After 4 years of burnouts, failed funding attempts, re-designs & thousands of man-hours across two different development teams, it’s time to put Tether to the back of my mind.
Ultimately when I started out on this journey with a group of friends to make the game a reality I had an idea on how to execute elements of the game, but not the whole project. This in hindsight was a terrible decision – to start making the game before I could envision gameplay & narrative working in unison.
One thing I have personally wrestled with was the theme of the game, motherhood and the effects of leaving a child to do a long-distance job. Obviously, I am not a female or a Mother and have only recently become a parent for the first time. All of these elements put me at an instant disadvantage to truly understand what that feeling must be like especially when your child is having problems of their own. I am not afraid to admit I got stuck inside my own head for far too long with these elements and trying to find ways for them all to fit together.
Even though all my conversations with team members throughout the years, I was never truly happy with what I was producing and I never felt like I was doing the characters or the themes the justice they deserved.
I mentioned previously about gameplay and narrative working in unison complementing each other being a core goal – it likely is for most teams in 2020, nothing new here. In the search for how to compliment the narrative we went from first-person horror to immersive sim and ended on a Death Stranding style game making your away across Mars surface, and we still never found a formula I was 100% happy with.
We did all this based on feedback (mostly from publishers) from our previous prototype, rather than drilling down into the feedback and refining our design, I ripped it up, took elements that did work & redesigned the core experience. This was dumb of me. It put incredible strain on my friends and myself as we crunched away for 9 months to build something new from the ground up to be ready for the next pitching event.
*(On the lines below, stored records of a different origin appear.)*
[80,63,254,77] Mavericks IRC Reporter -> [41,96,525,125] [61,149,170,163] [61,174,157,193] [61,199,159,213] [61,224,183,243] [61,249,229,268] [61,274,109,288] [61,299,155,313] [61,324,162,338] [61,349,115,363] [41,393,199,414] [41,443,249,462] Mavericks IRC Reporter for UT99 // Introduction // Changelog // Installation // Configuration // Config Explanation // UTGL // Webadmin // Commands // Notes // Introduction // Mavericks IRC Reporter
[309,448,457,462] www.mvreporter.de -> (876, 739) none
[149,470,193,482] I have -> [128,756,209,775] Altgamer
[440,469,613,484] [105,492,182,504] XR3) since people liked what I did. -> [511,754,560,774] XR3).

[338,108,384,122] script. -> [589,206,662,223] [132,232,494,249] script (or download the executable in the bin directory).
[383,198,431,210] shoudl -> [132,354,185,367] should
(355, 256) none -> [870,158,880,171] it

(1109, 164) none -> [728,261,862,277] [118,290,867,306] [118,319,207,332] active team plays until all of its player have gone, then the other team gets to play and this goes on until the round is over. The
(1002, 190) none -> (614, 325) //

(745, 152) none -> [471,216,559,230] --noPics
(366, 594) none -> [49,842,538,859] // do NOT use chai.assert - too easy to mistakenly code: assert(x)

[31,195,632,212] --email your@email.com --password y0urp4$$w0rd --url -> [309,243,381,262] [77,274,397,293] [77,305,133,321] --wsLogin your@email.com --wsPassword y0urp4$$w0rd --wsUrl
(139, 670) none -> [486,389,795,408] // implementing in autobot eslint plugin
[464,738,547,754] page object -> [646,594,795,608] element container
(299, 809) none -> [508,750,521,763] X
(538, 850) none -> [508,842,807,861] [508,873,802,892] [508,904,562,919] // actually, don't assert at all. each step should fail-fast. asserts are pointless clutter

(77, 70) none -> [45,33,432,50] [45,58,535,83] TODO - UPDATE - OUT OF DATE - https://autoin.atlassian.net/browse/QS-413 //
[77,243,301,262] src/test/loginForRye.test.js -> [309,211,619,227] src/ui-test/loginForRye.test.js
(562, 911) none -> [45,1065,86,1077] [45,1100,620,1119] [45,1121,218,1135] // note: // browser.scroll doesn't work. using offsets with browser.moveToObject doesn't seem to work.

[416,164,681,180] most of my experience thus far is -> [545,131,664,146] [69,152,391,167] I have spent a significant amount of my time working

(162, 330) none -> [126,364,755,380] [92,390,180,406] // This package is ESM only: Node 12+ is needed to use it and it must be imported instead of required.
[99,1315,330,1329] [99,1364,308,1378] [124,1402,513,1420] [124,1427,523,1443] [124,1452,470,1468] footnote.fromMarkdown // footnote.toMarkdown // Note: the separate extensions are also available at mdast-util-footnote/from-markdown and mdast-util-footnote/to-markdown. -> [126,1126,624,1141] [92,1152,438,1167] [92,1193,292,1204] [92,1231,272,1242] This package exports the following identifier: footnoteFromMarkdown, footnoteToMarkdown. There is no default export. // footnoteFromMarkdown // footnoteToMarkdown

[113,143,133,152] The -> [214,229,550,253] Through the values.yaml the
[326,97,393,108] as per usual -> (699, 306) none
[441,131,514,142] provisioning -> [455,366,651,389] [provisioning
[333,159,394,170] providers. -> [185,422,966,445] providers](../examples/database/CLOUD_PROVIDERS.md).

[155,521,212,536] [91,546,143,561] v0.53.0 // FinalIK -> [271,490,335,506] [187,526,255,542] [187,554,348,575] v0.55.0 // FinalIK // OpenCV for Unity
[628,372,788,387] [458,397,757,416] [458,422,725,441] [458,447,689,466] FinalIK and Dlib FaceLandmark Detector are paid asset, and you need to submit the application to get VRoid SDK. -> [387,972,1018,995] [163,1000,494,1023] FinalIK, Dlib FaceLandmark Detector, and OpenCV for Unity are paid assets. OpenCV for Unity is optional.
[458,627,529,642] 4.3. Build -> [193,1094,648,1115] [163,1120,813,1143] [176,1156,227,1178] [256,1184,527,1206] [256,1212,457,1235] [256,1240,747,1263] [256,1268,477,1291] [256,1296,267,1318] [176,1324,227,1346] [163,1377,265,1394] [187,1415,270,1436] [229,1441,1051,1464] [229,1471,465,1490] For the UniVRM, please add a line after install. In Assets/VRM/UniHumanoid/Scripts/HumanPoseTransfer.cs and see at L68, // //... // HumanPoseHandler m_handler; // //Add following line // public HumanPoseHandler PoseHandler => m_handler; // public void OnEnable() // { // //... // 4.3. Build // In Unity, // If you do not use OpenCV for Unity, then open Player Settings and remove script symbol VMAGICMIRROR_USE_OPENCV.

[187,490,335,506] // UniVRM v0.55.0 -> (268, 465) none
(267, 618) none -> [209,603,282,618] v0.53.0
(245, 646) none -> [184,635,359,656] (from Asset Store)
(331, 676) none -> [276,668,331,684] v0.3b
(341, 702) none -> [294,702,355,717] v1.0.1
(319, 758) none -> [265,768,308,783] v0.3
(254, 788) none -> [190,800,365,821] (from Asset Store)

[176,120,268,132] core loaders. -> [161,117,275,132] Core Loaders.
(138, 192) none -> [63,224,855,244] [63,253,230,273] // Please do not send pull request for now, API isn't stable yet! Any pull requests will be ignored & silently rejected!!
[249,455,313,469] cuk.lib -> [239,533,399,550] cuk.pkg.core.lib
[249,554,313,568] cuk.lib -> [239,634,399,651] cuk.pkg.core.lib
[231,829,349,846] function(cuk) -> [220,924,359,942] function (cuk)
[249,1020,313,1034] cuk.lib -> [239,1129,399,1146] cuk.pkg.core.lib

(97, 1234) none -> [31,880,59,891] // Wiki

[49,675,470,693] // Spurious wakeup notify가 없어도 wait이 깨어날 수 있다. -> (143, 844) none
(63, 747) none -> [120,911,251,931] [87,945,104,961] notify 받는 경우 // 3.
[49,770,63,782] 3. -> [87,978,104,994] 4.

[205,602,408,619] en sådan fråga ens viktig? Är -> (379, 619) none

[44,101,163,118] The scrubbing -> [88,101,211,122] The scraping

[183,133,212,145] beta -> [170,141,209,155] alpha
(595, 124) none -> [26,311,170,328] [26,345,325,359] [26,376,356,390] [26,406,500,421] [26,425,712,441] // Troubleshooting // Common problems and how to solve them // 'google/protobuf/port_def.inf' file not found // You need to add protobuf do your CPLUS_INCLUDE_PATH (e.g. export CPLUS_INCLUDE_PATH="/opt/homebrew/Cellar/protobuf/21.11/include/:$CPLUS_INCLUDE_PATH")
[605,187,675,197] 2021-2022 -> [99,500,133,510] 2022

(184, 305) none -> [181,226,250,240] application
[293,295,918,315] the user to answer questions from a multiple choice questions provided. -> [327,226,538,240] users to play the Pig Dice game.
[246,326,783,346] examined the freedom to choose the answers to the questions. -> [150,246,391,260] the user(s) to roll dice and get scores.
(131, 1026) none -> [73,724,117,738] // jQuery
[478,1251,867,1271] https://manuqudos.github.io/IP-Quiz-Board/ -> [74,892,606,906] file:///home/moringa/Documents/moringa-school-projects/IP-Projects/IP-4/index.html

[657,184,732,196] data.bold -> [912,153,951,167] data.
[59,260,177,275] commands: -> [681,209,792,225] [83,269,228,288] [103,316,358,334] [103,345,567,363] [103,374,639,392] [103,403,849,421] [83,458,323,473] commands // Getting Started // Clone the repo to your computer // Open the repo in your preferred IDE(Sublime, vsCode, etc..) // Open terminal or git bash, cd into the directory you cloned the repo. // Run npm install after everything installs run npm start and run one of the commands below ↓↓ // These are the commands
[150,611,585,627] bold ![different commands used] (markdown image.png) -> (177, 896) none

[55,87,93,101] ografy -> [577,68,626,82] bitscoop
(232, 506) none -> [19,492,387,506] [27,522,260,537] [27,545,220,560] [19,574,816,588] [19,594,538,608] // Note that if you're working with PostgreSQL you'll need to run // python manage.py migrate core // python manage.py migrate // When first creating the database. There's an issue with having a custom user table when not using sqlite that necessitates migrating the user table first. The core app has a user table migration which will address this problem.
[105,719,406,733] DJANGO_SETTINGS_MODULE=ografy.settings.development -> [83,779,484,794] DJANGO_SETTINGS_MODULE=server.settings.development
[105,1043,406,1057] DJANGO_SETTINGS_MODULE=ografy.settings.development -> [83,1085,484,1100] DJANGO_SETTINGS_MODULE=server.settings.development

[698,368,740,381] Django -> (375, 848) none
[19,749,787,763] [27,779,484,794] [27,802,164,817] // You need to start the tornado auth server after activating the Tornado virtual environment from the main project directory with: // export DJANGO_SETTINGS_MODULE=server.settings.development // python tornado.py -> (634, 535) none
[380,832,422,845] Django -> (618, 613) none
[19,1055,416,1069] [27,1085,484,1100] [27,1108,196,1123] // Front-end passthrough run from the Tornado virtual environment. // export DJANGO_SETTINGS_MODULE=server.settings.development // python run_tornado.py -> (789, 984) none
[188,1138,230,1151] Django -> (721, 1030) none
The truth is we were much closer to our goals with the original version we prototyped in 2017 – hindsight is a wonderful thing.
The multiple burnouts along the way also played into the mind fuck I got myself into with the project. Working a day job then working till 1-2 am then getting up at work for 7 am put my body under incredible strain. It’s only recently I have learnt the importance of self-preservation and a healthy working balance after taking myself to the brink. When you’re incredibly passionate and attached to a project it’s absurd the lengths we’ll put ourselves through to see it succeed.
Learning to let go of something you love has been a truly insightful process, one that I wouldn’t change because of the life lessons I have learnt, the friends, people it has introduced me too and finally the opportunities it has afforded me.
If there is a message to other inexperienced indies behind this rambling blog post (ironic really) it’s to trust your instincts, listen to your team and ignore external influences from the realms of Twitter about what’s hip to put in your game.
For anyone interested you can download the first prototype that we pitched to publishers in 2018 from Itch in the link below.
https://freesphere.itch.io/tether-prototype-01
To all the team members over the years that read this, thank you for all your efforts over the years, your friendship to me (and each other) & dedication to the project are testaments to what amazing people you all are.